Wang’s conviction on April 20 is the latest in a broad crackdown on advocates and activists across China. In September 2014, Liren, an NGO that ran two dozen rural libraries across China, closed down because of local government pressure. In March last year, five feminists were detained for over a month after they planned a demonstration against sexual harassment on public transport. In January, Chinese police arrested four labor activists on the charge of “disturbing social order.” That same month, a Swedish legal activist was deported after three weeks in detention after making a staged confession on TV. And on Tuesday, Reuters revealed that a respected human-rights lawyer, feted by the U.S. State Department with a bravery award, had been under house arrest for 12 days.
Compounding matters, China is poised to enact a new law effectively codifying regressive policies against foreign NGOs and advocacy workers. Currently in its third legislative reading, with a rubber-stamp vote expected soon, the legislation would expand the already expansive discretionary powers of the police and make it significantly harder for foreign NGOs to operate.
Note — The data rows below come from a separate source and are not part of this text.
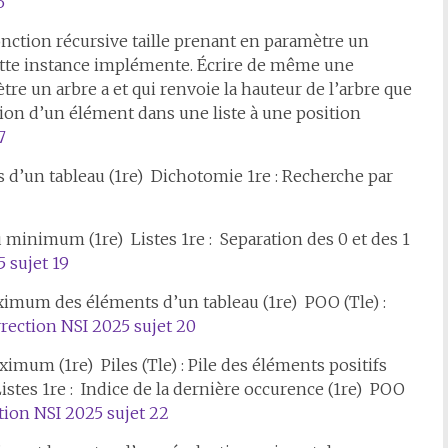
6
fonction récursive taille prenant en paramètre un
e cette instance implémente. Écrire de même une
re un arbre a et qui renvoie la hauteur de l’arbre que
tion d’un élément dans une liste à une position
7
d’un tableau (1re) Dichotomie 1re : Recherche par
 minimum (1re) Listes 1re : Separation des 0 et des 1
 sujet 19
imum des éléments d’un tableau (1re) POO (Tle) :
rection NSI 2025 sujet 20
ximum (1re) Piles (Tle) : Pile des éléments positifs
istes 1re : Indice de la dernière occurence (1re) POO
tion NSI 2025 sujet 22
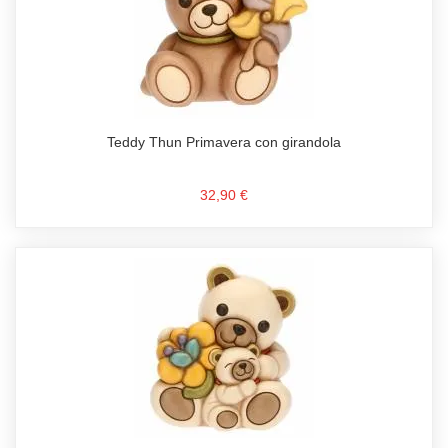
Teddy Thun Primavera con girandola
32,90 €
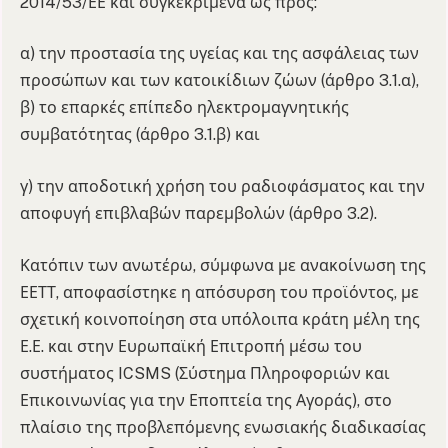
2014/53/ΕΕ και συγκεκριμένα ως προς:
α) την προστασία της υγείας και της ασφάλειας των
προσώπων και των κατοικίδιων ζώων (άρθρο 3.1.α),
β) το επαρκές επίπεδο ηλεκτρομαγνητικής
συμβατότητας (άρθρο 3.1.β) και
γ) την αποδοτική χρήση του ραδιοφάσματος και την
αποφυγή επιβλαβών παρεμβολών (άρθρο 3.2).
Κατόπιν των ανωτέρω, σύμφωνα με ανακοίνωση της
ΕΕΤΤ, αποφασίστηκε η απόσυρση του προϊόντος, με
σχετική κοινοποίηση στα υπόλοιπα κράτη μέλη της
Ε.Ε. και στην Ευρωπαϊκή Επιτροπή μέσω του
συστήματος ICSMS (Σύστημα Πληροφοριών και
Επικοινωνίας για την Εποπτεία της Αγοράς), στο
πλαίσιο της προβλεπόμενης ενωσιακής διαδικασίας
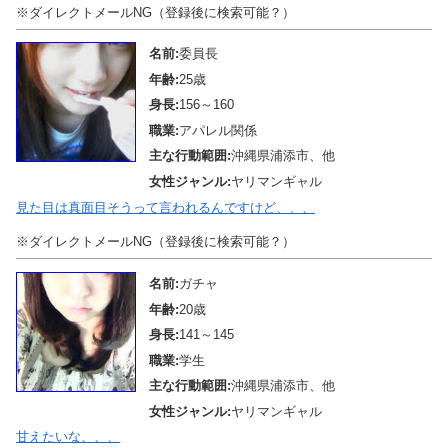
※ダイレクトメールNG（登録後に検索可能？）
名前:
委員長
年齢:
25歳
身長:
156～160
職業:
アパレル関係
主な行動範囲:
沖縄県浦添市、他
女性ジャンル:
ヤリマンギャル
見た目は真面目そうって言われるんですけど、、、
※ダイレクトメールNG（登録後に検索可能？）
名前:
ガチャ
年齢:
20歳
身長:
141～145
職業:
学生
主な行動範囲:
沖縄県浦添市、他
女性ジャンル:
ヤリマンギャル
甘えたいな、、、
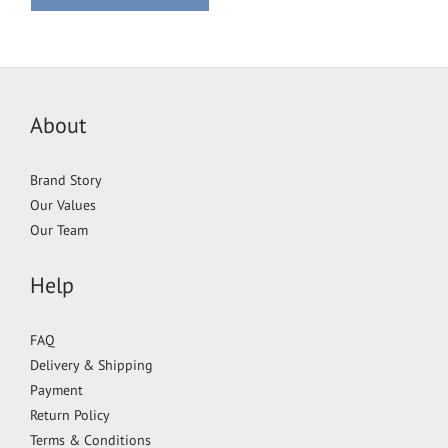
About
Brand Story
Our Values
Our Team
Help
FAQ
Delivery & Shipping
Payment
Return Policy
Terms & Conditions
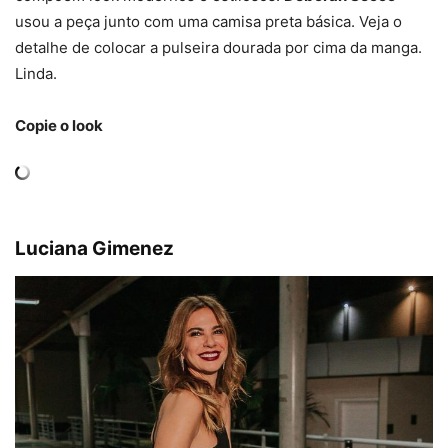
usou a peça junto com uma camisa preta básica. Veja o
detalhe de colocar a pulseira dourada por cima da manga.
Linda.
Copie o look
Luciana Gimenez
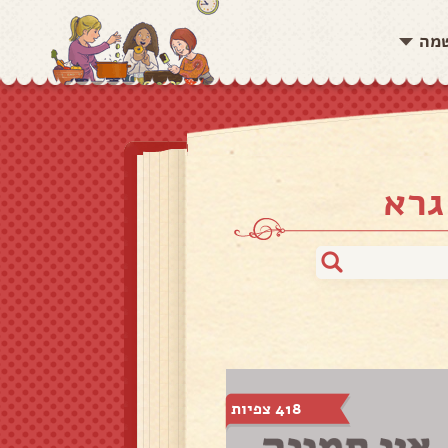
שמה
גרא
418 צפיות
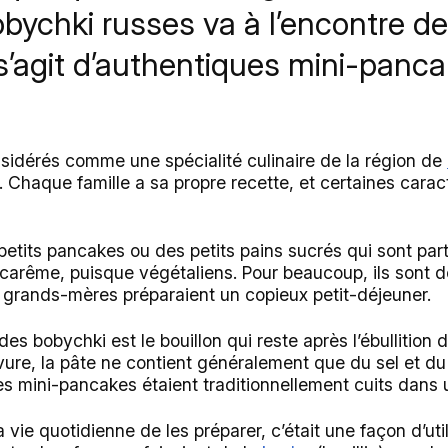
bychki russes va à l’encontre de
 s’agit d’authentiques mini-panc
sidérés comme une spécialité culinaire de la région de
Chaque famille a sa propre recette, et certaines carac
etits pancakes ou des petits pains sucrés qui sont par
 carême, puisque végétaliens. Pour beaucoup, ils sont 
s grands-mères préparaient un copieux petit-déjeuner.
des bobychki est le bouillon qui reste après l’ébullition 
evure, la pâte ne contient généralement que du sel et du 
 Les mini-pancakes étaient traditionnellement cuits dans u
la vie quotidienne de les préparer, c’était une façon d’util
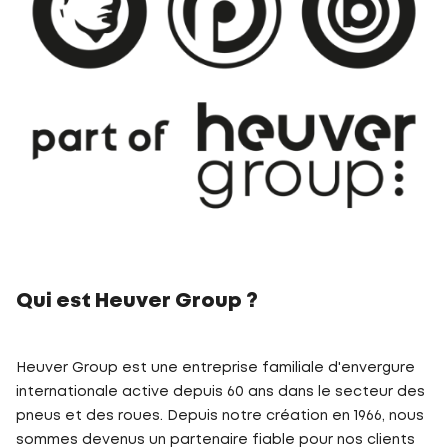
Qui est Heuver Group ?
Heuver Group est une entreprise familiale d'envergure
internationale active depuis 60 ans dans le secteur des
pneus et des roues. Depuis notre création en 1966, nous
sommes devenus un partenaire fiable pour nos clients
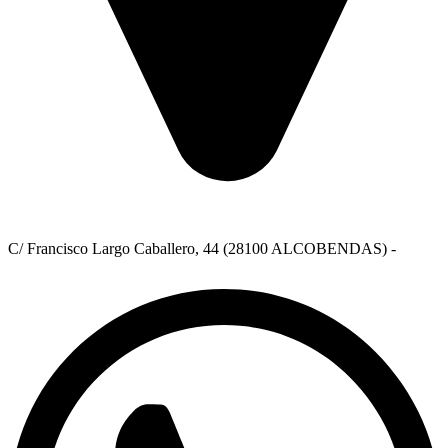
C/ Francisco Largo Caballero, 44 (28100 ALCOBENDAS) -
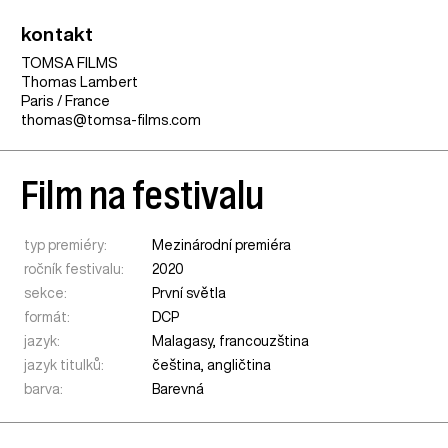
kontakt
TOMSA FILMS
Thomas Lambert
Paris / France
thomas@tomsa-films.com
Film na festivalu
typ premiéry:
Mezinárodní premiéra
ročník festivalu:
2020
sekce:
První světla
formát:
DCP
jazyk:
Malagasy, francouzština
jazyk titulků:
čeština, angličtina
barva:
Barevná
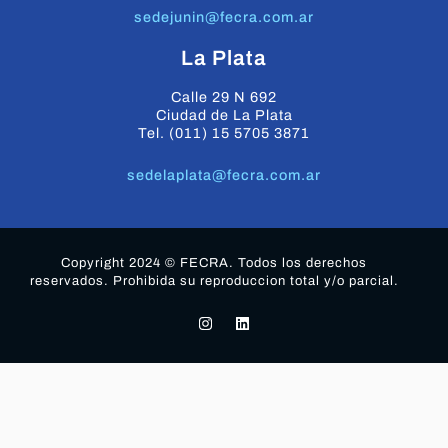
sedejunin@fecra.com.ar
La Plata
Calle 29 N 692
Ciudad de La Plata
Tel. (011) 15 5705 3871
sedelaplata@fecra.com.ar
Copyright 2024 © FECRA. Todos los derechos
reservados. Prohibida su reproduccion total y/o parcial.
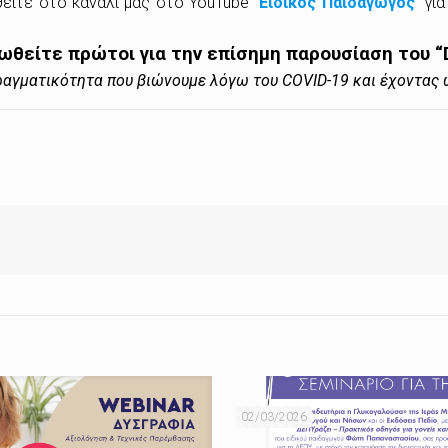
ίτε στο κανάλι μας στο YouTube “
Ειδικός Παιδαγωγός
” γι
ρωθείτε πρώτοι για την επίσημη παρουσίαση του “
πραγματικότητα που βιώνουμε λόγω του COVID-19 και έχοντας 
02/03/2026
“The details released about China’s draft law on NGOs highlight the Chinese government’s intention to cripple independent civil society by giving security forces greater authority to monitor NGOs’ work,” says Mark Lagon, president of the Freedom House advocacy group. “New regulations would allow security agencies to monitor, interrogate, and interfere in the daily activities of most NGOs operating in China, including those that scrutinize government conduct and advocate for civil and human rights.”
Until now, there has been no specific legislation governing foreign NGOs in China; they have all operated in a legal gray area. Typically, they register as commercial companies in order to be able to have employees, but their advocacy work is off the books and has been tolerated by the authorities. However, “since their number has grown quickly and their activities have intensified, it is necessary to have a law to regulate and guide them,” said Xu Xianming, deputy head of the National People’s Congress Law Committee, according to state news agency Xinhua.
The hope was that the new law would give NGOs official protection. However, the opposite appears to be true. Crucially, the legislation doesn’t put foreign NGOs under the auspices of the civil-affairs bureau, like local groups, but instead places them under the public-security authority. According to Professor Chan Kin-man, an expert on NGO work at the Chinese University of Hong Kong, “It’s a very important message. The public-security authority will not help to develop these sectors — it’s supposed to control them.”
As such, the new legislation also requires foreign NGOs to have local sponsorship to operate. Chan says the sensitive nature of advocacy work will make this a major hurdle. Few Chinese organizations will want to put themselves at risk by partnering with overseas environmental or labor groups that chafe with official policy, especially considering an increasingly autocratic climate.
“Under Xi Jinping, many officials will be very careful not to commit some political error, such as be involved in corruption cases, or even serve as sponsor to these NGOs,” Chan tells TIME. “So I believe some NGOs will be forced to leave China.”
This also has a knock-on effect for local NGOs. While organizations undertaking work the government supports — such as poverty reduction, relief work, medical research — can receive support and funding from official channels, others working on what are considered taboo topics are starved of funding. HIV/AIDS advocacy, for example, frequently involves working with drug addicts, sex workers or impoverished Chinese infected when they made illicit, for-profit blood donations. It therefore exposes criminality and gaps in social provision, making government officials extremely wary — and that means foreign donor organizations must fill the funding gap. “These groups will be immediately in trouble,” adds Chan. “It will effect development in China.”
More generally, there will also be a chilling of social discourse. By ensuring that all foreign NGOs operating in China are supportive of official policy, says Chan, “civil society in China will only have groups which provide services that the government likes, and then we won’t have independent social forces to provide balance or to advocate for social change.”